Values of curd yield obtained in this study are higher to those reported by Dussault-Chouinard et al. (2019), who used skim milk (6.6 pH) and rennet at pH 6.2, resulting in a cheese yield of 7.47%. In contrast, a higher yield was observed in our study, and these differences could be due to a lower rennet pH value in our trial. Katz et al. (2016) obtained cheese yields ranging between 121–154 g/L of milk (12.1–15.4%) after 60 min incubation. These values are higher than those obtained in our study, and differences could be done to time incubation.

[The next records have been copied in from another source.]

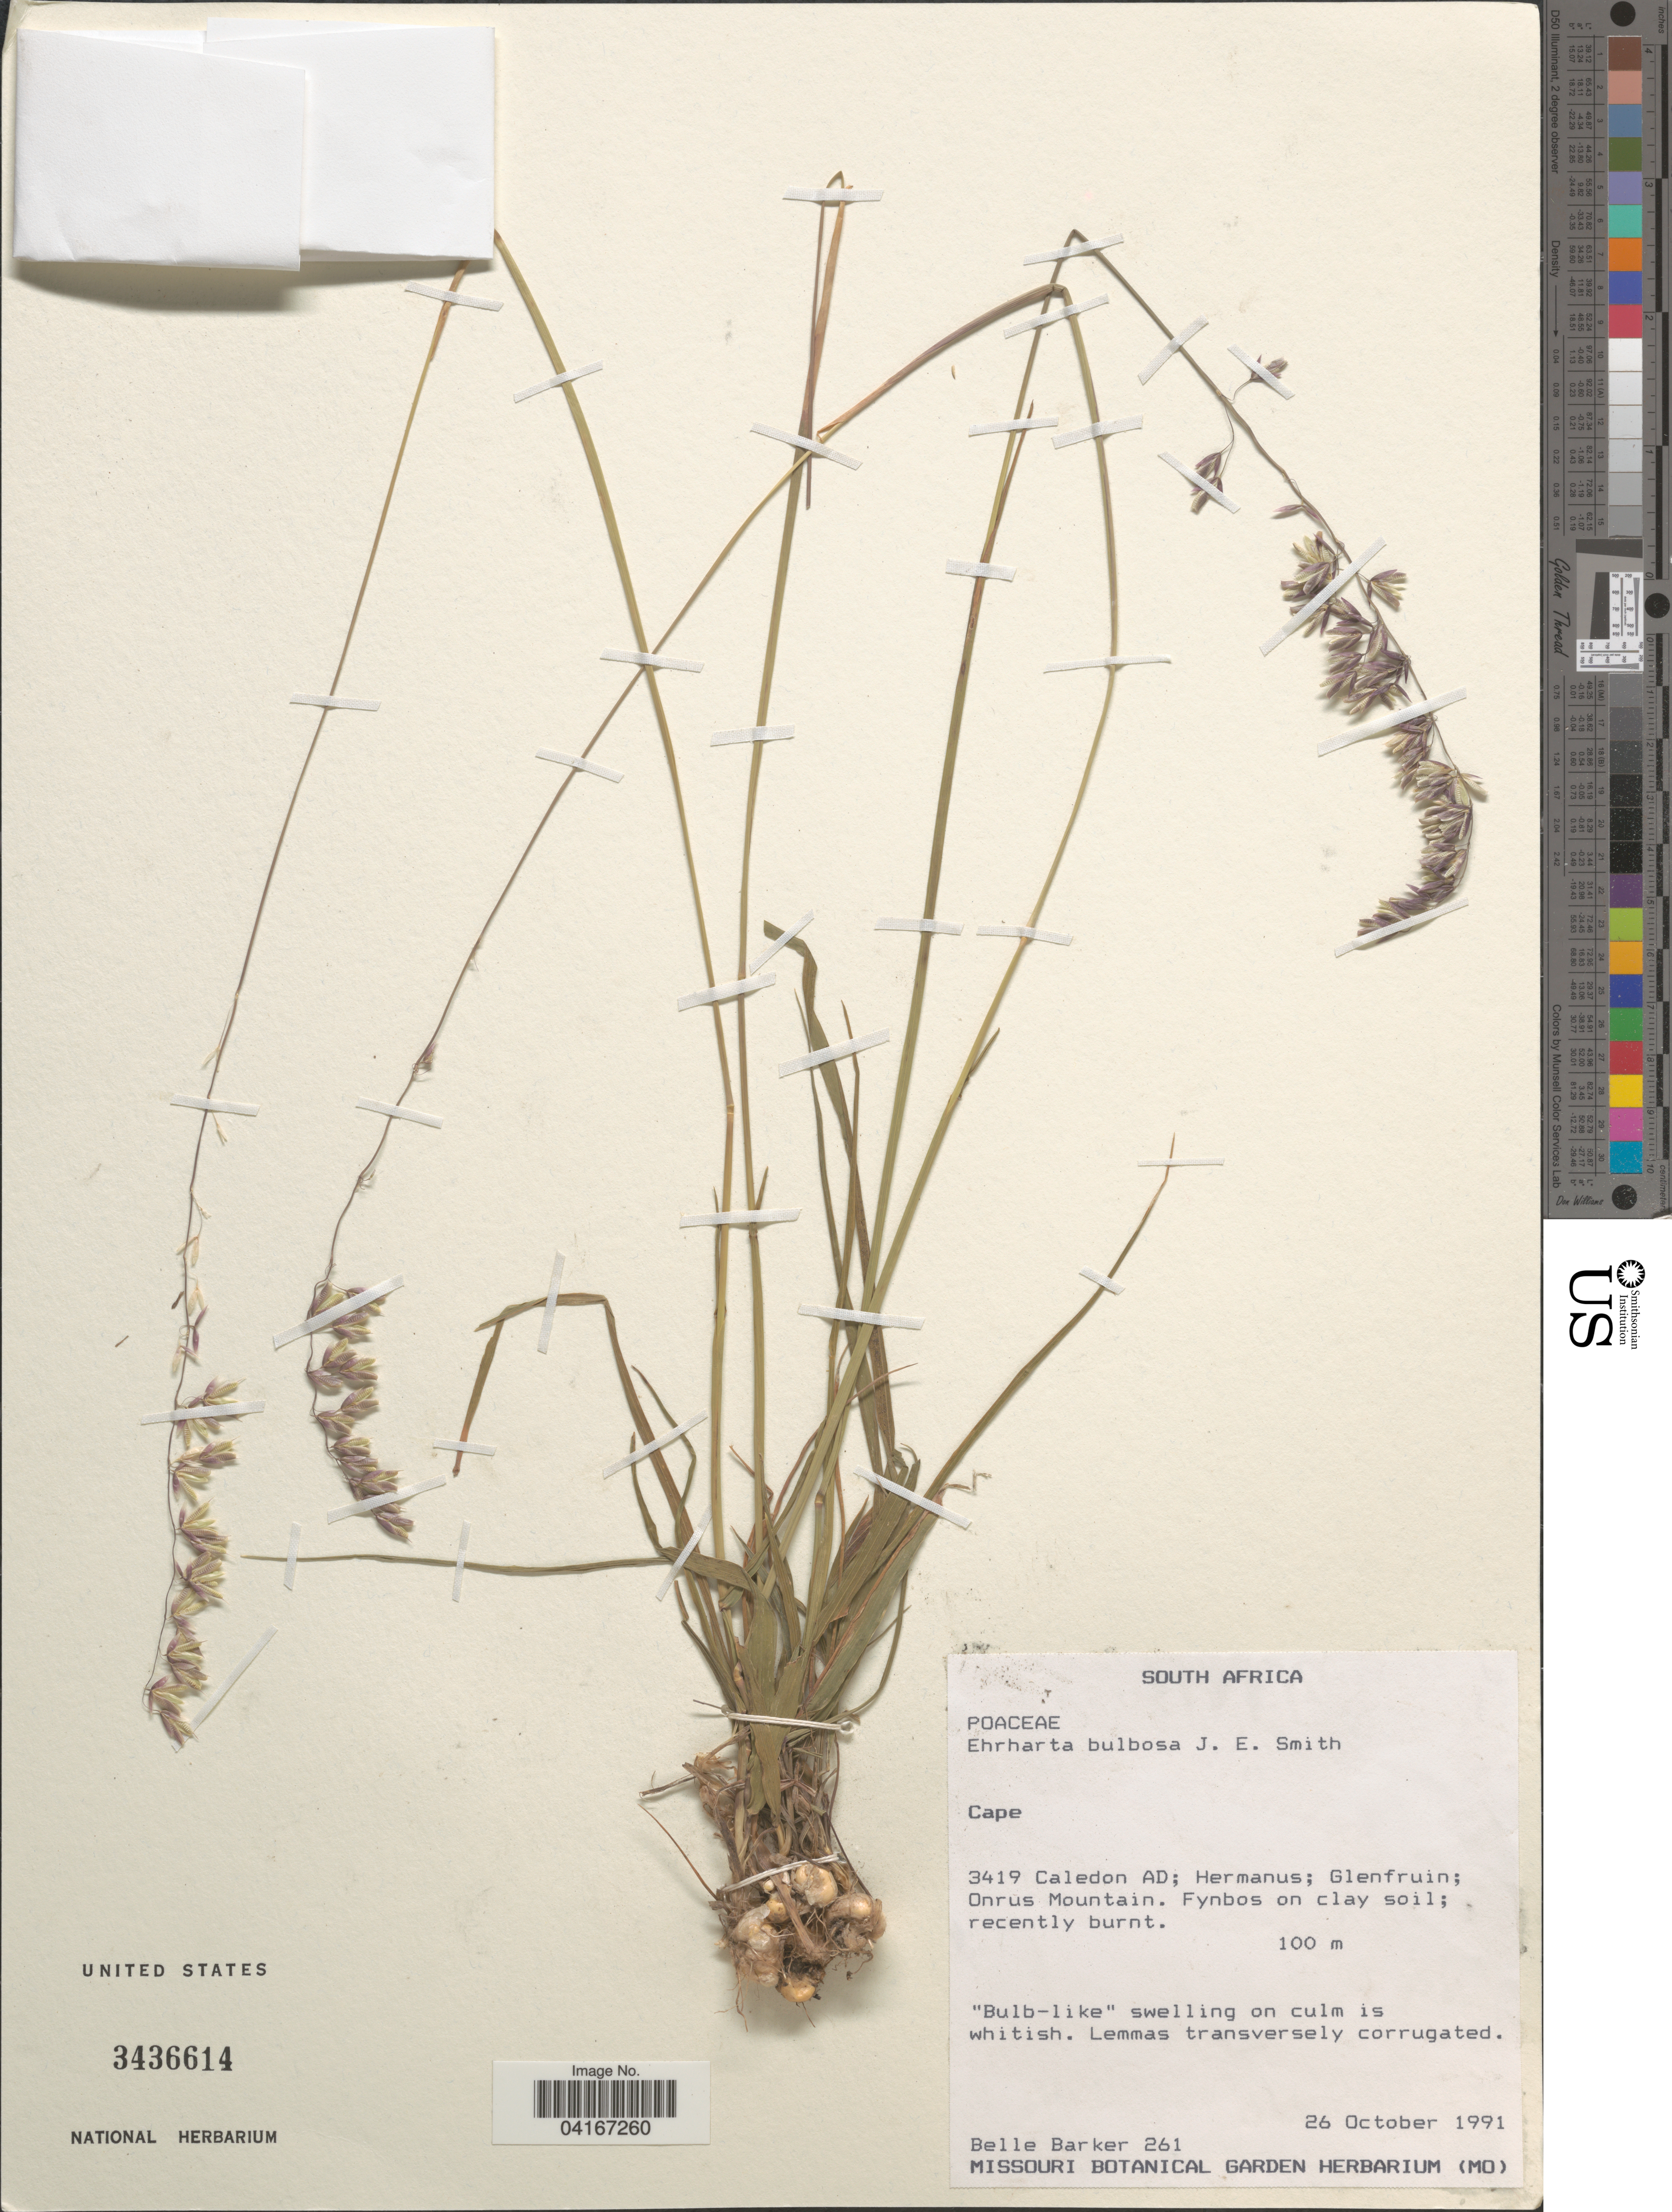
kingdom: Plantae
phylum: Tracheophyta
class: Liliopsida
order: Poales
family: Poaceae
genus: Ehrharta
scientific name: Ehrharta bulbosa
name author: Sm.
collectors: B. Barker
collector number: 261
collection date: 1991-10-26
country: South Africa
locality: Cape. 3419 Caledon AD; Hermanus; Glenfruin; Onrus Mountain.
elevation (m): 100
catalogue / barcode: US 3436614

Our results of curd yield when rennet was treated with US or UV were similar to those when raw, centrifuged or filtered paste rennet are used to produce artisanal cheeses (9.3–10.0%) (Calvo and Fontecha 2004).

Texture test

The texture of cheese is among the parameters of physical qualities of cheese that influence consumers’ acceptance. Fresh curd hardness expressed in gram-force (gf) which, in this trial, was lower compared to other studies, e.g. Setyawardani et al. (2018) found hardness values close to 227 gf in goat cheese, Teter et al. (2021) obtained a curd hardness value of 3.62 N (369 g) and Juan et al. (2013) found a hardness value of 3.97 N (404 gf) in cheeses made with cow’s milk (3.5% fat).

Wolanciuk et al. (2016) obtained a curd harness value of 4.7 N (479 gf). Authors pointed out that the main reason behind high curd hardness can be associated to a high protein content in milk (3.3%). Ripening and reductions in moisture are another factor to increase hardness in other cheese types, e.g. Manchego-type cheese can display 8.67 N (884 gf) hardness (Lluis-Arroyo et al. 2011) or 3309.8–9507.5 (g) in 90 days for goat surface mould cheese (Vázquez-García et al. 2020).

Finally, these non-thermic methods could be used to inhibit other pathogens of interest such as Brucella spp in milk of ill animals. Brucellosis is considered as a critical zoonotic disease with global distribution via the consumption of raw milk and unpasteurised dairy products like cheese (Majzobi et al. 2022) or with a deficient pasteurisation process (Rodríguez-Gallegos et al. 2022) that causes economic losses and affects human health. It is also important, since it has been reported that Brucella abortus has presented resistance to commonly used antimicrobials (Alwan et al. 2010).

Conclusions

Ultrasound (US) and ultraviolet (UV) are effective sterilisation methods to inhibit pathogenic microorganisms, however both US and UV affected curd yield (2% less) and hardness. These methods can be an alternative for the manufacturing of fresh artisan cheeses where natural rennet is used, without affecting the consumer’s health and to fulfil the Mexican regulations for food safety.

Disclosure statement

No potential conflict of interest was reported by the author(s).

Data availability statement

The data that support the findings of this study are available from the corresponding author upon reasonable request.